I’m looking back at this year’s Toronto International Film Festival, which wrapped this weekend in the Great White North. My first major festival in this new job, it was easily the most exhausting and rewarding festival experience I’ve ever had. Cinetic Media came to the festival with films to represent (Me and Orson Welles, Is There Anybody There?, Gigantic, The Dungeon Masters, Uncertainty, A Film With Me In It, and Goobye Solo), panels to sit on, meetings to take, screenings to attend, and clients to take care of. The weather was crazy: one day it was raining, the next it was beautifully sunny, and it would transition between hot and cold in a moment’s notice. Which is not a big deal, except when you’re running around and trying to be your best (one Hollywood agent remarked the other night, “Seemed like every time I wore a suit, it would start to rain”).
I didn’t take any photos during this festival, only because I could sense a very tangible new perspective when it comes to events like these. It’s all business, most of the time. No real moments to snap pics, especially when I wouldn’t have free time to update this blog.
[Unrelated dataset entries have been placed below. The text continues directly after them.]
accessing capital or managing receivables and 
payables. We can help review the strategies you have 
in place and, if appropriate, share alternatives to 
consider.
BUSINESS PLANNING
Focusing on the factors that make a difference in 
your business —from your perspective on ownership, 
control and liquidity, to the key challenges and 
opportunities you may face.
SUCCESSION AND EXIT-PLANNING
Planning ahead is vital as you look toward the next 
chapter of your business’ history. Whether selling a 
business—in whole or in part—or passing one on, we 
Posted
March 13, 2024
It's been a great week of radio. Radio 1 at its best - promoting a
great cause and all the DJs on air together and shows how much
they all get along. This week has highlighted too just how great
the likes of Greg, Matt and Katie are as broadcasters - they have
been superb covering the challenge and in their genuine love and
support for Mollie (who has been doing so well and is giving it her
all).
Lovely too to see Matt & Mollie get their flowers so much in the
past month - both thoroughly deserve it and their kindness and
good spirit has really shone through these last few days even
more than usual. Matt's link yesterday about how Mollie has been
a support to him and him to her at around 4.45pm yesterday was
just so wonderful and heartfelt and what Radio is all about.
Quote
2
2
I did steal a few hours during the last week to catch some movies that Cinetic wasn’t representing. Rian Johnson’s The Brothers Bloom was the first big one, and it was a mixed bag. Starring Adrien Brody and Mark Ruffalo as con artist siblings, the film is an epic and absurd comedy. It’s also a little bit of a misfire.
There are some funny and brisk moments, but the film works better as a caper homage than as a caper classic. It’s enjoyable enough, and will appeal to Wes Anderson fans who felt burned by his last two movies, but it doesn’t get beneath its own surface. If I was a 19-year-old film student again, I’d probably worship this movie. Right now, I find it to be slight yet pleasant. Summit Entertainment will release the film December 19.
Of the very few films I saw during Toronto, the best was Jonathan Demme’s Rachel Getting Married. A return to narrative form for the Oscar-winning director, Rachel is a tour de force of emotion and depth. Anne Hathaway plays the troubled sister of the titular character, a recovering addict forced to adapt to a weekend of family events and activities. The film is Cassavetes and a little Altman, looser and freer than Demme’s other fiction filmmaking. It captures a delicate sincerity about the way family members relate to one another, and it shows not tells, some hard truths. Hathaway is terrific, as are her onscreen parents, played by Bill Irwin and Debra Winger. Plus, like many Demme films, music is a major character in this film. The score is predominantly recorded from an array of eclectic on-set performances, and the cast is filled out by real-life music personalities, either Demme veterans (Robyn Hitchcock, Fab 5 Freddy) or Demme newbies (TV on the Radio’s Tunde Adebimpe as the groom). Sony Pictures Classics will release the film on October 3.
Speaking of dysfunctional families, another strong title that I saw in Toronto was Jan Troell’s Everlasting Moments. Troell’s latest is the tender and skillfully told story of Maria Larsson (his grandmother-in-law), a woman seeking her own voice while raising a turbulent family at the beginning of the 20th century. She eventually finds solace with a new camera, which allows her to discover inner peace. This Swedish/Danish co-production is an old-fashioned arthouse period drama, and the latest great film by Troell. IFC Films announced its acquisition during TIFF, with a release date TBD. On the more disappointing end of the European arthouse spectrum at TIFF, you’ll find Antti-Jussi Annila’s Sauna. This 16th century ghost story, set on the Finnish/Russian battlefields, is a pale imitation of Solaris and Devil’s Backbone. It takes a promising premise and ends up becoming rather dull.
Far from dull, however, was Matteo Garrone’s Gomorrah. An award-winner at Cannes this year, the film had its North American premiere during TIFF. Near the end of the festival, I was able to catch this gritty crime film, and it’s still haunting me. It’s a dark and textured look at Italy’s Neapolitan Camorra, a massive Mafia organization, told through a series of different stories and characters. The chaotic and messy lives of the film’s characters is illustrated by Garrone’s guerilla-style filmmaking. This is not The Godfather or Goodfellas. As one colleague of mine pointed out, this is City of God, Italian style. Thankfully, you will have a chance to see this epic film yourself, as IFC Films has also acquired this one.
Less effective for me, was Kari Skogland’s Fifty Dead Men Walking, which is also based on a true crime book. In this case, it’s the story of a young Irishman (an impressive Jim Sturgess) who is recruited by a British officer (Ben Kingsley) to become a spy within the IRA during the 1980s. It’s a fantastic true story, but Skogland fails to capture enough real-life drama to make it stick. The film never grabs your eye the way it should, and thus, feels like a failed attempt to mirror past IRA dramas like In the Name of the Father or The Crying Game.
However, in a year when the Toronto International Film Festival was as strong as this one, it’s hard for a selection like this to measure up. It’s just further proof that TIFF was full of (too many) great options, and will likely plant some great memories. Even the films that weren’t “excellent,” were still worth our time.